Like the rest of us, the girl in the example above starts off having only one part of the larger picture, and building on it with each new problem. This picture is infinitely large, however. It will never be complete. Understanding a concept like time is not all-or-nothing; even when you ultimately develop a refined concept of time it will never be complete or thorough. Thus you could say that no one has a concept of time, only a subset of useful motives, thoughts, and responses related to it.
The diversity of problems related to time is immense. It spans both social-linguistic problems, like the child yelling “time!” to influence her play-mates, to more personal ones, like choosing which of two activities to do in a fixed span of time. From these arise your complex understanding of time. For example, your desire to negotiate and trade-off time commitments is what makes you understand time as a “substance”; i.e. it is fungible. Your fear of not being able to accomplish all the things you want makes you yearn for more of this substance (longer life). Whenever you “perceive” time, what you are actually seeing are the solutions that seem to be inherent in these interactions, or that seem to emerge out of it.
It is admittedly difficult to grasp how a mind can engage with time without having a singular, comprehensive concept of it. When we try to imagine what a child was thinking when they called for “time!” during a game, we project our own, complex concept of time onto their behaviour, instead of accepting that for them it was simply a pragmatic word in that moment. They said “time”, but they weren’t thinking time.
Our adult, objective understanding of time and its features — its exclusivity, its linear order, etc — is the end product of a lifelong analysis, not its beginning. We have learned so much nuance across such a wide range of practical applications, and forgotten so much of where it came from, that it is compelling to think that our concept of time is innate. This post, I hope, has shown that you would not have reached this understanding if it weren’t for the myriad of specific problems that forced you in that direction.
This is the flaw in adding an objective timekeeper to the LLM, as described at the start of the post. To focus on getting an AI to have the objectively “right” conception of time is to jump the gun. Grounded learning requires that we let the concept of time evolve organically from rough, imperfect seeds. Otherwise, we are preempting the AI’s opportunity to define time by itself, and thus cutting off the option for it to build a useful concept of time. Like an overeager parent drilling a child through wrote memorization, the resulting learning is brittle, and will fail when the situation deviates slightly from expectation.
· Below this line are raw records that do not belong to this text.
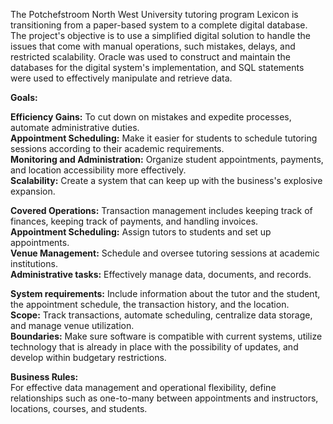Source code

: The Potchefstroom North West University tutoring program Lexicon is transitioning from a paper-based system to a complete digital database. The project's objective is to use a simplified digital solution to handle the issues that come with manual operations, such mistakes, delays, and restricted scalability.
Oracle was used to construct and maintain the databases for the digital system's implementation, and SQL statements were used to effectively manipulate and retrieve data.

**Goals:**  

**Efficiency Gains:** To cut down on mistakes and expedite processes, automate administrative duties.  
**Appointment Scheduling:** Make it easier for students to schedule tutoring sessions according to their academic requirements.  
**Monitoring and Administration:** Organize student appointments, payments, and location accessibility more effectively.  
**Scalability:** Create a system that can keep up with the business's explosive expansion.  

**Covered Operations:**
Transaction management includes keeping track of finances, keeping track of payments, and handling invoices.  
**Appointment Scheduling:** Assign tutors to students and set up appointments.  
**Venue Management:** Schedule and oversee tutoring sessions at academic institutions.  
**Administrative tasks:** Effectively manage data, documents, and records.  

**System requirements:**
Include information about the tutor and the student, the appointment schedule, the transaction history, and the location.  
**Scope:** Track transactions, automate scheduling, centralize data storage, and manage venue utilization.  
**Boundaries:** Make sure software is compatible with current systems, utilize technology that is already in place with the possibility of updates, and develop within budgetary restrictions.  

**Business Rules:**  
For effective data management and operational flexibility, define relationships such as one-to-many between appointments and instructors, locations, courses, and students.  

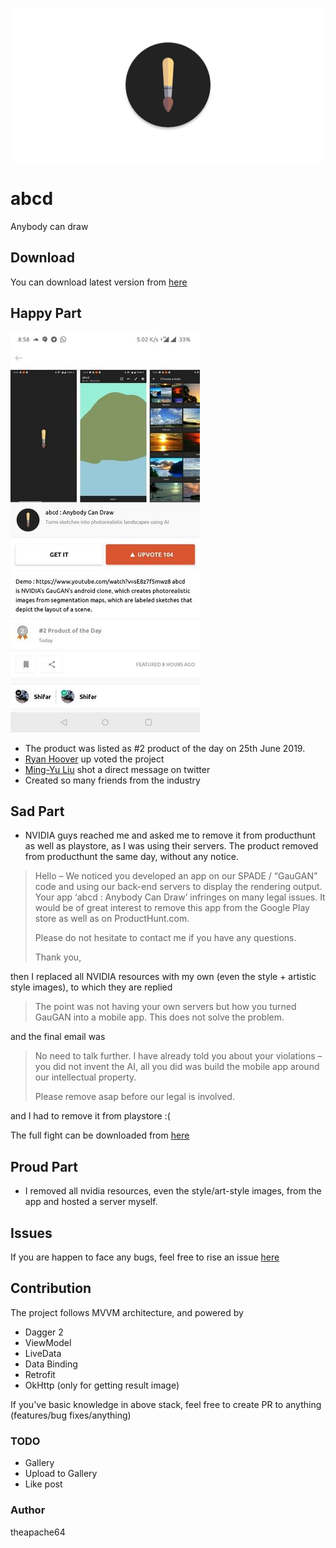![cover](extras/cover.png)

# abcd

Anybody can draw

## Download

You can download latest version from [here](https://github.com/theapache64/abcd/releases)


## Happy Part

![](extras/product_hunt.jpg)

- The product was listed as #2 product of the day on 25th June 2019.
- [Ryan Hoover](https://twitter.com/rrhoover) up voted the project
- [Ming-Yu Liu](https://twitter.com/liu_mingyu) shot a direct message on twitter
- Created so many friends from the industry


## Sad Part


- NVIDIA guys reached me and asked me to remove it from producthunt as well as playstore, as I was using their servers.
The product removed from producthunt the same day, without any notice.

>Hello – We noticed you developed an app on our SPADE / “GauGAN” code and using our back-end servers to display the rendering output. Your app ‘abcd : Anybody Can Draw’ infringes on many legal issues. It would be of great interest to remove this app from the Google Play store as well as on ProductHunt.com.
> 
>Please do not hesitate to contact me if you have any questions.
> 
>Thank you,

then I replaced all NVIDIA resources with my own (even the style + artistic style images), to which they are replied

>The point was not having your own servers but how you turned GauGAN into a mobile app. This does not solve the problem.

and the final email was

>No need to talk further. I have already told you about your violations – you did not invent the AI, all you did was build the mobile app around our intellectual property.
>
> 
>
>Please remove asap before our legal is involved.

and I had to remove it from playstore :(

The full fight can be downloaded from [here](nvida_vs_abcd.pdf)


 

## Proud Part

- I removed all nvidia resources, even the style/art-style images, from the app and hosted a server myself.


## Issues

If you are happen to face any bugs, feel free to rise an issue [here](https://github.com/theapache64/abcd/issues/new)

## Contribution

The project follows MVVM architecture, and powered by

- Dagger 2
- ViewModel
- LiveData
- Data Binding
- Retrofit
- OkHttp (only for getting result image)

If you've basic knowledge in above stack, feel free to create PR to anything (features/bug fixes/anything)


### TODO

- Gallery
- Upload to Gallery
- Like post
 

### Author

theapache64
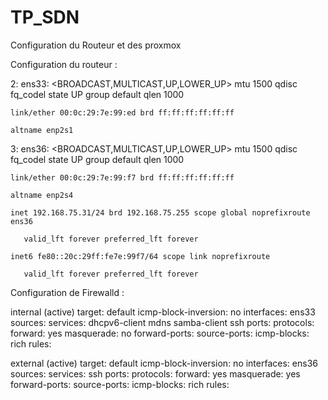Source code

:# TP_SDN
Configuration du Routeur et des proxmox


Configuration du routeur : 

2: ens33: <BROADCAST,MULTICAST,UP,LOWER_UP> mtu 1500 qdisc fq_codel state UP group default qlen 1000

    link/ether 00:0c:29:7e:99:ed brd ff:ff:ff:ff:ff:ff
    
    altname enp2s1
    
3: ens36: <BROADCAST,MULTICAST,UP,LOWER_UP> mtu 1500 qdisc fq_codel state UP group default qlen 1000

    link/ether 00:0c:29:7e:99:f7 brd ff:ff:ff:ff:ff:ff
    
    altname enp2s4
    
    inet 192.168.75.31/24 brd 192.168.75.255 scope global noprefixroute ens36
    
       valid_lft forever preferred_lft forever
       
    inet6 fe80::20c:29ff:fe7e:99f7/64 scope link noprefixroute 
    
       valid_lft forever preferred_lft forever
       


Configuration de Firewalld : 

internal (active)
  target: default
  icmp-block-inversion: no
  interfaces: ens33
  sources: 
  services: dhcpv6-client mdns samba-client ssh
  ports: 
  protocols: 
  forward: yes
  masquerade: no
  forward-ports: 
  source-ports: 
  icmp-blocks: 
  rich rules: 

external (active)
  target: default
  icmp-block-inversion: no
  interfaces: ens36
  sources: 
  services: ssh
  ports: 
  protocols: 
  forward: yes
  masquerade: yes
  forward-ports: 
  source-ports: 
  icmp-blocks: 
  rich rules:

  

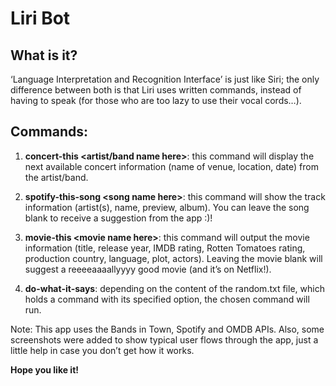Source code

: # **Liri Bot**

## **What is it?**
‘Language Interpretation and Recognition Interface’ is just like Siri; the only difference between both is that Liri uses written commands, instead of having to speak (for those who are too lazy to use their vocal cords…).

## **Commands:**
1. **concert-this \<artist/band name here>**: this command will display the next available concert information (name of venue, location, date) from the artist/band.

2. **spotify-this-song \<song name here>**: this command will show the track information (artist(s), name, preview, album). You can leave the song blank to receive a suggestion from the app :)!

3. **movie-this \<movie name here>**: this command will output the movie information (title, release year, IMDB rating, Rotten Tomatoes rating, production country, language, plot, actors). Leaving the movie blank will suggest a reeeeaaaallyyyy good movie (and it’s on Netflix!).

4. **do-what-it-says**: depending on the content of the random.txt file, which holds a command with its specified option, the chosen command will run.


Note: This app uses the Bands in Town, Spotify and OMDB APIs. Also, some screenshots were added to show typical user flows through the app, just a little help in case you don’t get how it works.

**Hope you like it!**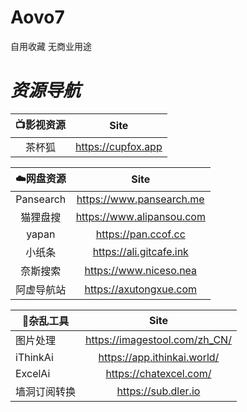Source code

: # Aovo7
自用收藏  无商业用途
# *资源导航*

| **📺影视资源** | Site               |
|:---------:|:------------------:|
| 茶杯狐       | https://cupfox.app |

| **☁️网盘资源** | Site                      |
|:---------:|:-------------------------:|
| Pansearch | https://www.pansearch.me  |
| 猫狸盘搜      | https://www.alipansou.com |
| yapan     | https://pan.ccof.cc       |
| 小纸条       | https://ali.gitcafe.ink   |
| 奈斯搜索      | https://www.niceso.nea    |
| 阿虚导航站     | https://axutongxue.com    |

| **🔧杂乱工具** | Site                          |
|-----------|:-----------------------------:|
| 图片处理      | https://imagestool.com/zh_CN/ |
| iThinkAi  | https://app.ithinkai.world/   |
| ExcelAi   | https://chatexcel.com/        |
| 墙洞订阅转换    | https://sub.dler.io           |








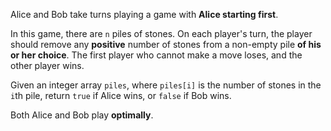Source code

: Alice and Bob take turns playing a game with **Alice starting first**.

In this game, there are `n` piles of stones. On each player's turn, the player should remove any **positive** number of stones from a non-empty pile **of his or her choice**. The first player who cannot make a move loses, and the other player wins.

Given an integer array `piles`, where `piles[i]` is the number of stones in the `i`th pile, return `true` if Alice wins, or `false` if Bob wins.

Both Alice and Bob play **optimally**.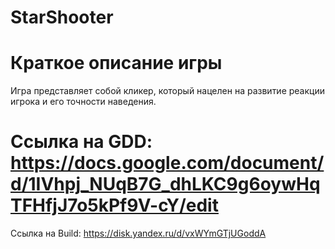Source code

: # StarShooter
# Краткое описание игры
  Игра представляет собой кликер, который нацелен на развитие реакции игрока и его точности наведения. 
# Ссылка на GDD: https://docs.google.com/document/d/1IVhpj_NUqB7G_dhLKC9g6oywHqTFHfjJ7o5kPf9V-cY/edit
Ссылка на Build: https://disk.yandex.ru/d/vxWYmGTjUGoddA

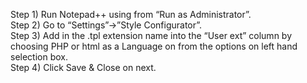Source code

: Step 1) Run Notepad++ using from “Run as Administrator”.<br>
Step 2) Go to “Settings”->”Style Configurator”.<br>
Step 3) Add in the .tpl extension name into the “User ext” column by choosing PHP or html as a Language on from the options on left hand selection box.<br>
Step 4) Click Save & Close on next.
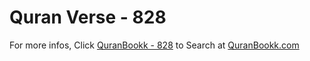 # Quran Verse - 828 

For more infos, Click [QuranBookk - 828](https://www.quranbookk.com/quran/search?q=828) to Search at [QuranBookk.com](http://quranbookk.com/)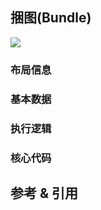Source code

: ## 捆图(Bundle)

![](https:/img.sz-p.cn/d3Layout-bundle.png)

### 布局信息
### 基本数据
### 执行逻辑
### 核心代码

## 参考 & 引用
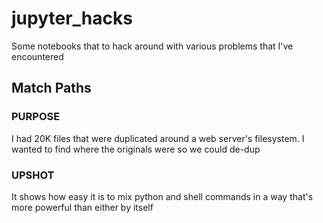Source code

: # jupyter_hacks
Some notebooks that to hack around with various problems that I've encountered

## Match Paths

### PURPOSE

I had 20K files that were duplicated around a web server's filesystem. I wanted to find where the originals were so we could de-dup

### UPSHOT

It shows how easy it is to mix python and shell commands in a way that's more powerful than either by itself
This post only laid the basic foundations for understanding how abstraction, concept creation, motives, and identification are all intertwined when it comes to defining time. In the interest of brevity, the more detailed mechanics will be discussed in more depth a few posts from now, when we delve into the stream of consciousness. As we’ll see, the details of your stream of thoughts are consequential to the result; every moment of awareness is an instance of identification or assignment, and contributes to the larger corpus of understanding.